I differ with you on another level, too. In the NAPS model, capable young people quickly find the confidence to compete intellectually in the real world by being students in the classrooms of public research universities. That is significantly different than the boarding school model in which high school students remain exclusively with other high school students throughout their high school years. NAPS creates a small high school identity that does foster same-age peer groups, but it also opens the door to a confidence building experience that would not be duplicated in a boarding school setting in my opinion.

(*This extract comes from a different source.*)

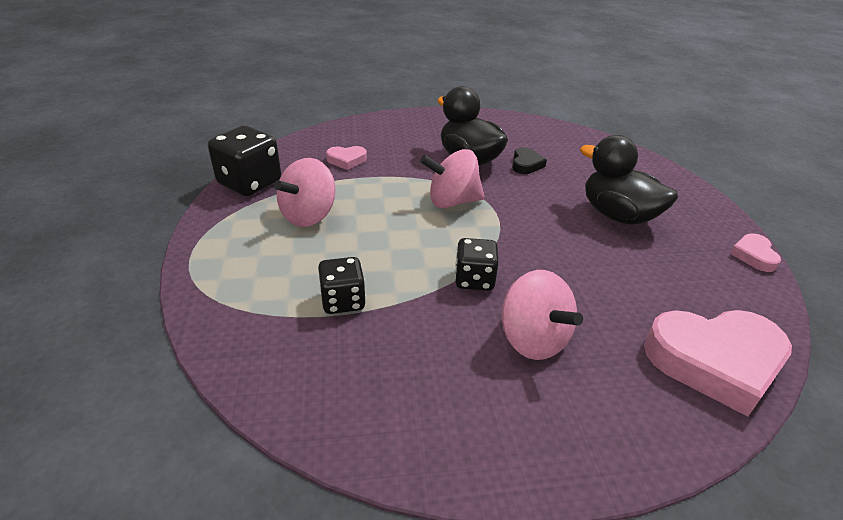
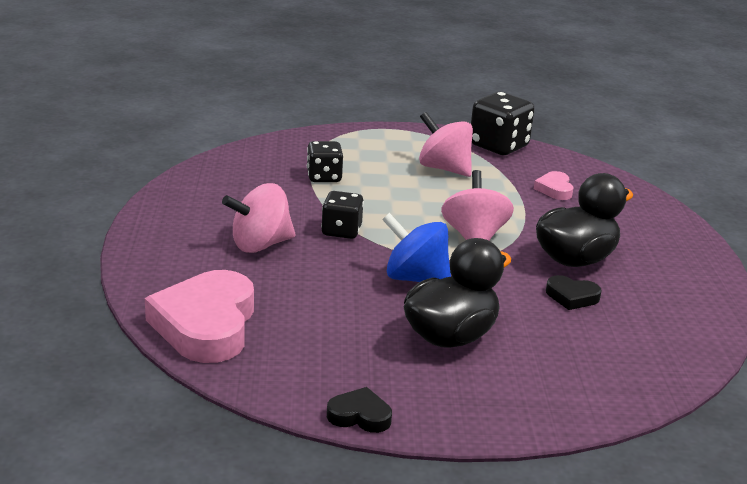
camera: 95 degrees right, 10 degrees down
(542, 232) = (415, 279): none -> blue spinning top
(753, 255) = (359, 416): pink heart -> black heart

My oldest daughter took an intensive 2nd Year Japanese language course at the University of Oregon during the summer that she turned 12. She had skipped sixth grade, and the university language course occurred during the summer after her seventh grade year. The language course taught the usual year-long three-term "2nd Year Japanese" sequence during the one summer term, so the class met for four-and-one-half hours everyday Monday through Friday for nine weeks. Classes started at 8:00 AM and went to 2:00 PM with a lunch break. For the first few days, my wife and/or I met our daughter for lunch, but after that she was on her own. We discovered later that our daughter sometimes walked downtown during her lunch break (at least ten blocks away one-way), and that sometimes she went to the university student center's video arcade room. In any case, we did not interfere with her choices. She received "A" grades throughout the summer and earned 15 university credits, and she also became very self-confident and mature in her judgments and in her ability to interact socially with others. I doubt the same outcome would have resulted in a boarding school environment in which all of her classmates would have been her same age.

My youngest daughter had a similar experience when she took two terms of 4th Year Japanese at the University of Oregon when she was a high school freshman.

NAPS would certainly serve the needs of more young people than the Oklahoma boarding school you describe. True, NAPS does not offer a dormitory option, but that does not bother me. I propose 150 NAPS sites as a starting point, but it could grow from there if it is wildly successful. In the end, every public research university in the U.S. could host a NAPS site. Why not?